• WHAT TO PRODUCE: Locate each line in the records containing "have". Copy it.

*** INPUT MATERIAL ***

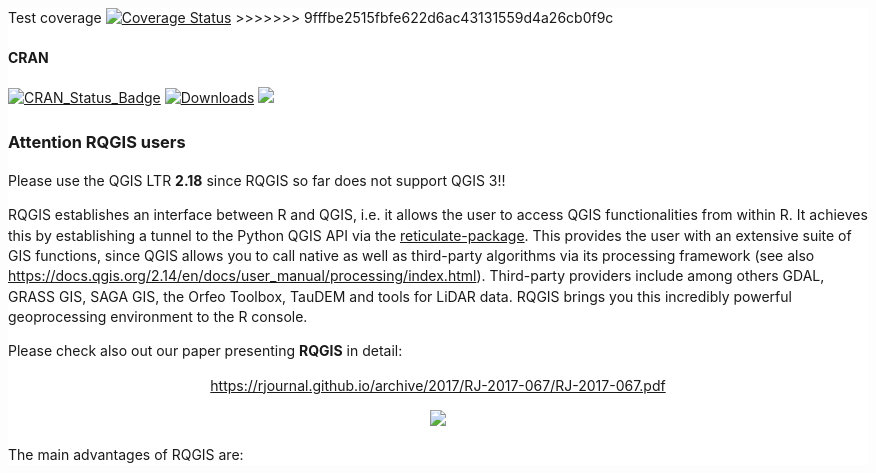 <td>Test coverage</td>
<td></td>
<td><a href="https://codecov.io/gh/jannes-m/RQGIS"><img src="https://codecov.io/gh/jannes-m/RQGIS/branch/rPython/graph/badge.svg" alt="Coverage Status"/></a></td>
<td></td>
<td></td>
</tr>
</tbody>
</table>
>>>>>>> 9fffbe2515fbfe622d6ac43131559d4a26cb0f9c

#### CRAN

[![CRAN\_Status\_Badge](http://www.r-pkg.org/badges/version/RQGIS)](http://cran.r-project.org/package=RQGIS)
[![Downloads](http://cranlogs.r-pkg.org/badges/RQGIS?color=brightgreen)](http://www.r-pkg.org/pkg/RQGIS)
![](http://cranlogs.r-pkg.org/badges/grand-total/RQGIS)



### Attention RQGIS users

Please use the QGIS LTR **2.18** since RQGIS so far does not support
QGIS 3\!\!

RQGIS establishes an interface between R and QGIS, i.e. it allows the
user to access QGIS functionalities from within R. It achieves this by
establishing a tunnel to the Python QGIS API via the
[reticulate-package](https://github.com/rstudio/reticulate). This
provides the user with an extensive suite of GIS functions, since QGIS
allows you to call native as well as third-party algorithms via its
processing framework (see also
<https://docs.qgis.org/2.14/en/docs/user_manual/processing/index.html>).
Third-party providers include among others GDAL, GRASS GIS, SAGA GIS,
the Orfeo Toolbox, TauDEM and tools for LiDAR data. RQGIS brings you
this incredibly powerful geoprocessing environment to the R console.

Please check also out our paper presenting **RQGIS** in
detail:

<div style="text-align:center">

<a href = "https://rjournal.github.io/archive/2017/RJ-2017-067/RJ-2017-067.pdf">https://rjournal.github.io/archive/2017/RJ-2017-067/RJ-2017-067.pdf</a>

</div>

<p align="center">

<img src="https://raw.githubusercontent.com/jannes-m/RQGIS/master/figures/r_qgis_puzzle.png" width="40%"/>

</p>

The main advantages of RQGIS are:
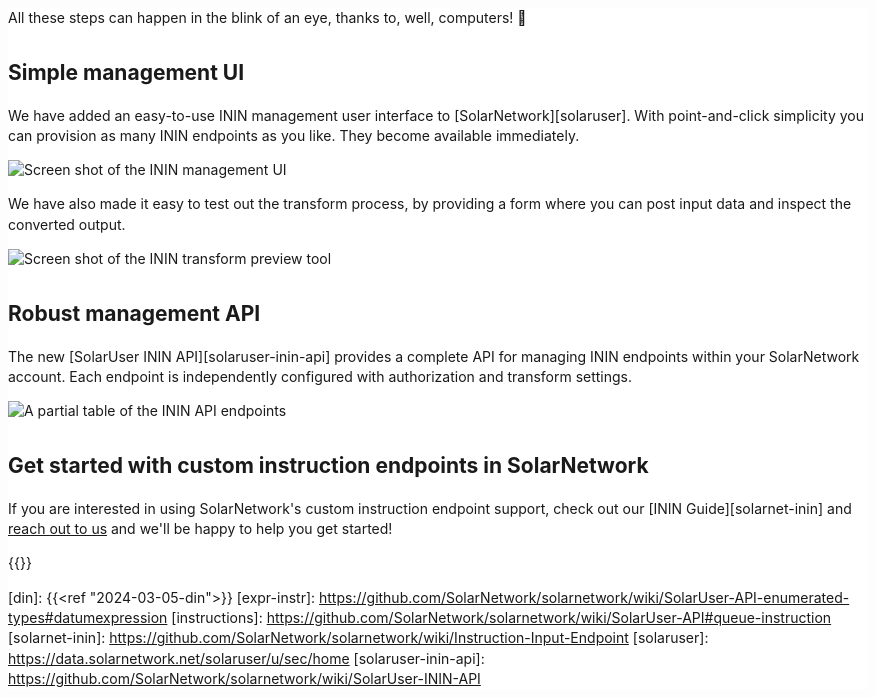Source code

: All these steps can happen in the blink of an eye, thanks to, well, computers! 🤖

## Simple management UI

We have added an easy-to-use ININ management user interface to [SolarNetwork][solaruser]. With
point-and-click simplicity you can provision as many ININ endpoints as you like. They become
available immediately.

<img alt="Screen shot of the ININ management UI" src="/img/news/solaruser-inin-endpoints@2x.png" width="984">

We have also made it easy to test out the transform process, by providing a form where you can
post input data and inspect the converted output.

<img alt="Screen shot of the ININ transform preview tool" src="/img/news/solaruser-inin-transform-preview@2x.png" width="888">

## Robust management API

The new [SolarUser ININ API][solaruser-inin-api] provides a complete API for managing ININ endpoints
within your SolarNetwork account. Each endpoint is independently configured with authorization and
transform settings.

<img alt="A partial table of the ININ API endpoints" src="/img/news/solaruser-inin-api-table@2x.png" width="896">

## Get started with custom instruction endpoints in SolarNetwork

If you are interested in using SolarNetwork's custom instruction endpoint support, check out our [ININ
Guide][solarnet-inin] and <a
href="mailto:info@solarnetwork.net?subject=Getting%20started%20with%20ININ">reach out to us</a> and
we'll be happy to help you get started!

{{<shoutout img="/img/logos/revolve-energy-logo-black.svg" name="Re/volve Energy" url="https://www.revolveenergy.co/"/>}}

[din]: {{<ref "2024-03-05-din">}}
[expr-instr]: https://github.com/SolarNetwork/solarnetwork/wiki/SolarUser-API-enumerated-types#datumexpression
[instructions]:  https://github.com/SolarNetwork/solarnetwork/wiki/SolarUser-API#queue-instruction
[solarnet-inin]: https://github.com/SolarNetwork/solarnetwork/wiki/Instruction-Input-Endpoint
[solaruser]: https://data.solarnetwork.net/solaruser/u/sec/home
[solaruser-inin-api]: https://github.com/SolarNetwork/solarnetwork/wiki/SolarUser-ININ-API

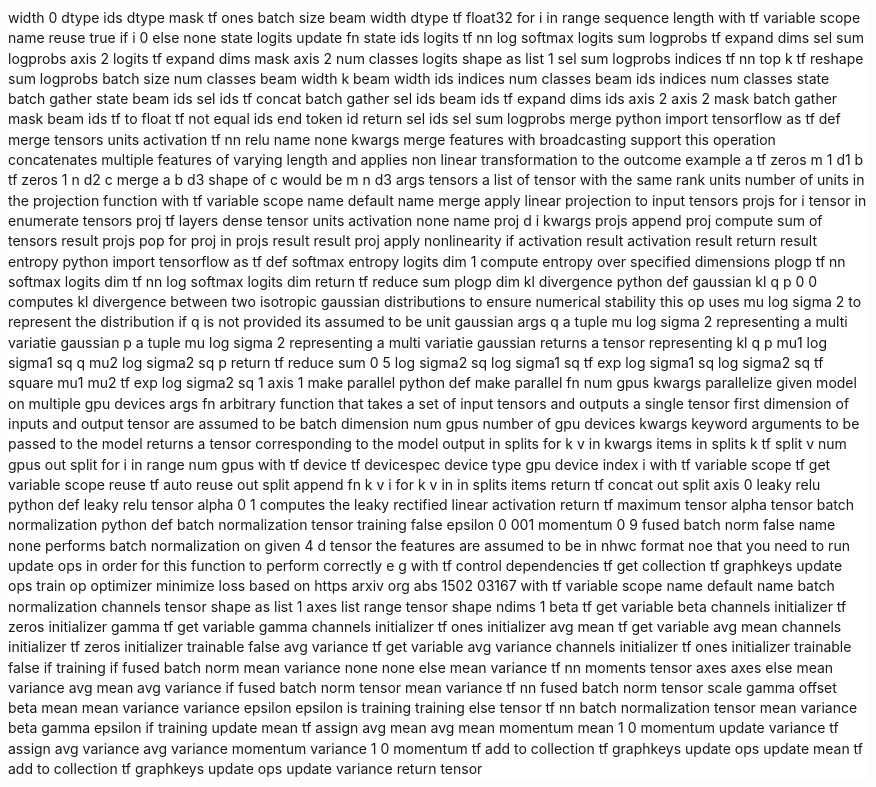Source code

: width 0 dtype ids dtype mask tf ones batch size beam width dtype tf float32 for i in range sequence length with tf variable scope name reuse true if i 0 else none state logits update fn state ids logits tf nn log softmax logits sum logprobs tf expand dims sel sum logprobs axis 2 logits tf expand dims mask axis 2 num classes logits shape as list 1 sel sum logprobs indices tf nn top k tf reshape sum logprobs batch size num classes beam width k beam width ids indices num classes beam ids indices num classes state batch gather state beam ids sel ids tf concat batch gather sel ids beam ids tf expand dims ids axis 2 axis 2 mask batch gather mask beam ids tf to float tf not equal ids end token id return sel ids sel sum logprobs merge python import tensorflow as tf def merge tensors units activation tf nn relu name none kwargs merge features with broadcasting support this operation concatenates multiple features of varying length and applies non linear transformation to the outcome example a tf zeros m 1 d1 b tf zeros 1 n d2 c merge a b d3 shape of c would be m n d3 args tensors a list of tensor with the same rank units number of units in the projection function with tf variable scope name default name merge apply linear projection to input tensors projs for i tensor in enumerate tensors proj tf layers dense tensor units activation none name proj d i kwargs projs append proj compute sum of tensors result projs pop for proj in projs result result proj apply nonlinearity if activation result activation result return result entropy python import tensorflow as tf def softmax entropy logits dim 1 compute entropy over specified dimensions plogp tf nn softmax logits dim tf nn log softmax logits dim return tf reduce sum plogp dim kl divergence python def gaussian kl q p 0 0 computes kl divergence between two isotropic gaussian distributions to ensure numerical stability this op uses mu log sigma 2 to represent the distribution if q is not provided its assumed to be unit gaussian args q a tuple mu log sigma 2 representing a multi variatie gaussian p a tuple mu log sigma 2 representing a multi variatie gaussian returns a tensor representing kl q p mu1 log sigma1 sq q mu2 log sigma2 sq p return tf reduce sum 0 5 log sigma2 sq log sigma1 sq tf exp log sigma1 sq log sigma2 sq tf square mu1 mu2 tf exp log sigma2 sq 1 axis 1 make parallel python def make parallel fn num gpus kwargs parallelize given model on multiple gpu devices args fn arbitrary function that takes a set of input tensors and outputs a single tensor first dimension of inputs and output tensor are assumed to be batch dimension num gpus number of gpu devices kwargs keyword arguments to be passed to the model returns a tensor corresponding to the model output in splits for k v in kwargs items in splits k tf split v num gpus out split for i in range num gpus with tf device tf devicespec device type gpu device index i with tf variable scope tf get variable scope reuse tf auto reuse out split append fn k v i for k v in in splits items return tf concat out split axis 0 leaky relu python def leaky relu tensor alpha 0 1 computes the leaky rectified linear activation return tf maximum tensor alpha tensor batch normalization python def batch normalization tensor training false epsilon 0 001 momentum 0 9 fused batch norm false name none performs batch normalization on given 4 d tensor the features are assumed to be in nhwc format noe that you need to run update ops in order for this function to perform correctly e g with tf control dependencies tf get collection tf graphkeys update ops train op optimizer minimize loss based on https arxiv org abs 1502 03167 with tf variable scope name default name batch normalization channels tensor shape as list 1 axes list range tensor shape ndims 1 beta tf get variable beta channels initializer tf zeros initializer gamma tf get variable gamma channels initializer tf ones initializer avg mean tf get variable avg mean channels initializer tf zeros initializer trainable false avg variance tf get variable avg variance channels initializer tf ones initializer trainable false if training if fused batch norm mean variance none none else mean variance tf nn moments tensor axes axes else mean variance avg mean avg variance if fused batch norm tensor mean variance tf nn fused batch norm tensor scale gamma offset beta mean mean variance variance epsilon epsilon is training training else tensor tf nn batch normalization tensor mean variance beta gamma epsilon if training update mean tf assign avg mean avg mean momentum mean 1 0 momentum update variance tf assign avg variance avg variance momentum variance 1 0 momentum tf add to collection tf graphkeys update ops update mean tf add to collection tf graphkeys update ops update variance return tensor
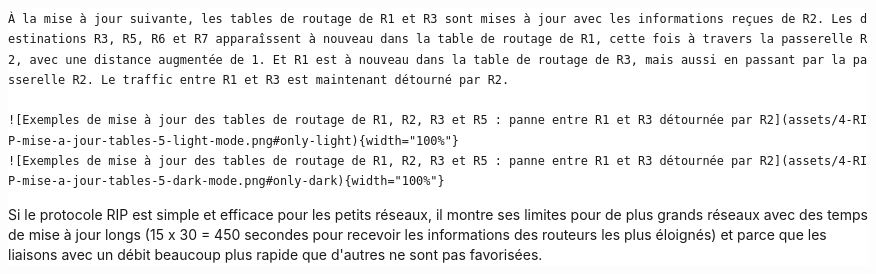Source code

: 
    À la mise à jour suivante, les tables de routage de R1 et R3 sont mises à jour avec les informations reçues de R2. Les destinations R3, R5, R6 et R7 apparaîssent à nouveau dans la table de routage de R1, cette fois à travers la passerelle R2, avec une distance augmentée de 1. Et R1 est à nouveau dans la table de routage de R3, mais aussi en passant par la passerelle R2. Le traffic entre R1 et R3 est maintenant détourné par R2.

    ![Exemples de mise à jour des tables de routage de R1, R2, R3 et R5 : panne entre R1 et R3 détournée par R2](assets/4-RIP-mise-a-jour-tables-5-light-mode.png#only-light){width="100%"}
    ![Exemples de mise à jour des tables de routage de R1, R2, R3 et R5 : panne entre R1 et R3 détournée par R2](assets/4-RIP-mise-a-jour-tables-5-dark-mode.png#only-dark){width="100%"}




Si le protocole RIP est simple et efficace pour les petits réseaux, il montre ses limites pour de plus grands réseaux avec des temps de mise à jour longs (15 x 30 = 450 secondes pour recevoir les informations des routeurs les plus éloignés) et parce que les liaisons avec un débit beaucoup plus rapide que d'autres ne sont pas favorisées. 
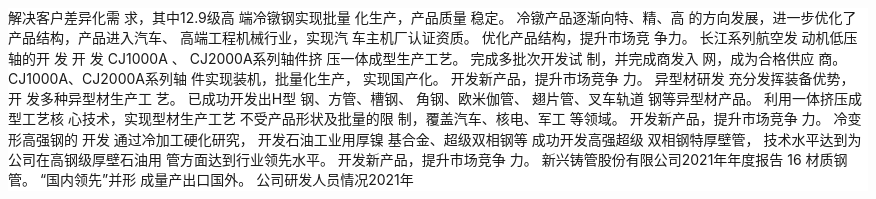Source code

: 解决客户差异化需
求，其中12.9级高
端冷镦钢实现批量
化生产，产品质量
稳定。
冷镦产品逐渐向特、精、高
的方向发展，进一步优化了
产品结构，产品进入汽车、
高端工程机械行业，实现汽
车主机厂认证资质。
优化产品结构，提升市场竞
争力。
长江系列航空发
动机低压轴的开
发
开
发
CJ1000A
、
CJ2000A系列轴件挤
压一体成型生产工艺。
完成多批次开发试
制，并完成商发入
网，成为合格供应
商。
CJ1000A、CJ2000A系列轴
件实现装机，批量化生产，
实现国产化。
开发新产品，提升市场竞争
力。
异型材研发
充分发挥装备优势，开
发多种异型材生产工
艺。
已成功开发出H型
钢、方管、槽钢、
角钢、欧米伽管、
翅片管、叉车轨道
钢等异型材产品。
利用一体挤压成型工艺核
心技术，实现型材生产工艺
不受产品形状及批量的限
制，覆盖汽车、核电、军工
等领域。
开发新产品，提升市场竞争
力。
冷变形高强钢的
开发
通过冷加工硬化研究，
开发石油工业用厚镍
基合金、超级双相钢等
成功开发高强超级
双相钢特厚壁管，
技术水平达到为
公司在高钢级厚壁石油用
管方面达到行业领先水平。
开发新产品，提升市场竞争
力。
新兴铸管股份有限公司2021年年度报告
16
材质钢管。
“国内领先”并形
成量产出口国外。
公司研发人员情况2021年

*** End of INPUT MATERIAL ***

• EXPECTED ANSWER:
We have added an easy-to-use ININ management user interface to [SolarNetwork][solaruser]. With
We have also made it easy to test out the transform process, by providing a form where you can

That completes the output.